=== Kutipan Halaman ===

Berbicara dengan Anak yang sedang Marah

Pernahkah Anda, sebagai orang tua ataupun guru menghadapi anak yang terlupa melakukan kesalahan namun justru meluapkan emosi kepada Anda? Jika iya, saya pun juga pernah, bahkan hampir anak tersebut memukul saya (anda bisa bayangkan jika anak SMP memukul badan saya yang kecil ini ... )! Sebagai guru yang tinggal di asrama, saya harus memainkan beberapa peran sekaligus : orang tua (meskipun usia saya masih cukup muda untuk memiliki anak seusia SMP-SMA), guru, kakak maupun teman. Berikut tips jika anda mengalami situasi seperti yang pernah saya alami :


  1. Rendahkan posisi Anda sejajar dengan anak, sehingga anda dapat melakukan kontak mata dengan anak. Jika anak menolak untuk bertatap mata, palingkan dengan lembut dan pegang kedua tangannya 
  2. Sebelum Anda mulai berbicara, pastikan bahwa anak dalam kondisi siap menerima masukan dari Anda. Jika anak dalam kondisi marah, tenangkan terlebih dahulu. Lakukan usapan pengakuan : usapan punggung atau perut. Ketika anak benar-benar marah, bahkan histeris, biarlah ia mengungkapkan dengan kata-kata. Ya! Ajarkan untuk menyampaikan maksud dengan kata-kata, bukan dengan fisik atau bahasa tubuh lainnya. Mintalah anak untuk menarik nafas sebagai cara menenangkan diri (biasanya jika dalam kondisi seperti ini, anda juga ikut emosi, maka lakukan hal yang sama, tenangkan dan tarik nafas)

===

Teruskan tulisan tentang cara berbicara dengan anak yang sedang marah, mulai tepat setelah kalimat terakhirnya.

=== Data Tersedia ===

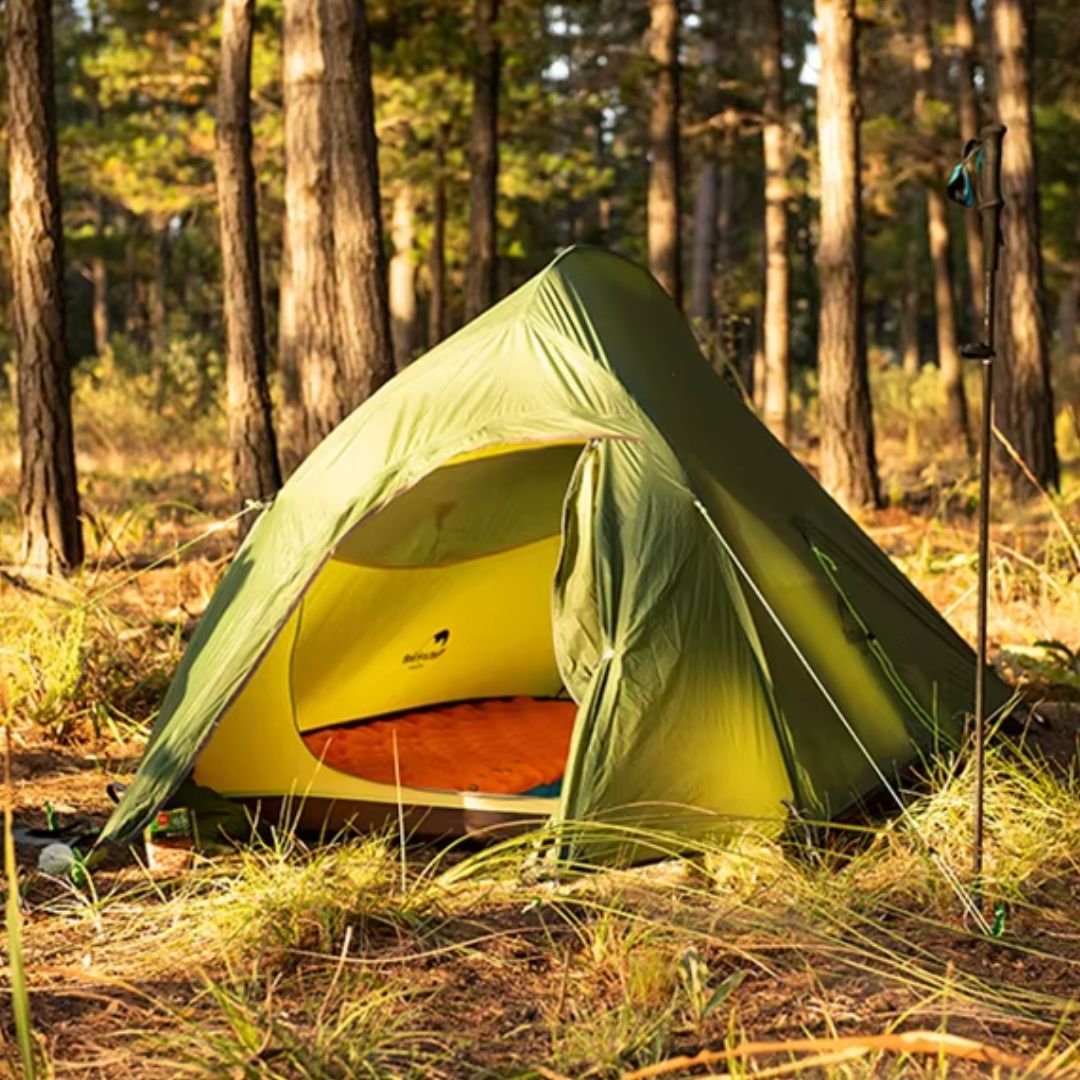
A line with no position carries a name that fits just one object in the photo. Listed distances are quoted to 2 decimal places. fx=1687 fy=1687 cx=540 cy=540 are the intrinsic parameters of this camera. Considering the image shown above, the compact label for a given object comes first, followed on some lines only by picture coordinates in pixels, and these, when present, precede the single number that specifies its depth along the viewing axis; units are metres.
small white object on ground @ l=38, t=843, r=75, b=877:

===

Jawaban Tugas:
  3. Berkatalah dengan suara alami, tegas tetapi lembut. Pada dasarnya suara kita akan naik turun secara alami ketika dalam kondisi yang menyenangkan. Contoh : jika anak merusak sesuatu, katakanlah (tentu dengan mengikuti langkah sebelumnya), “Silahkan hentikan dan jangan pernah mengulangi!” Suara lembut namun maknanya tegas : merusak barang adalah dilarang, sampai kapan pun.  
  4. Berikan kata-kata pancingan agar anak dapat menyampaikan keinginan. “Kamu kelihatannya sangat kesal. Coba katakan, apa yang membuatmu kesal?” 
  5. Ulangi apa yang dikatakan anak. Hal ini menunjukkan kepada anak bahwa anda benar-benar mendengarkan dan memperhatikan apa yang dikatakan anak. Kemudian ungkapkan bahwa anda mengerti. Jangan menyela apa yang dikatakan oleh anak, sampai ia menyelesaikan kata-katanya. 
  6. Berikan masukan kepada anak, termasuk juga bahwa anda tidak boleh mengabaikan konsekuensi yang harus diterima anak.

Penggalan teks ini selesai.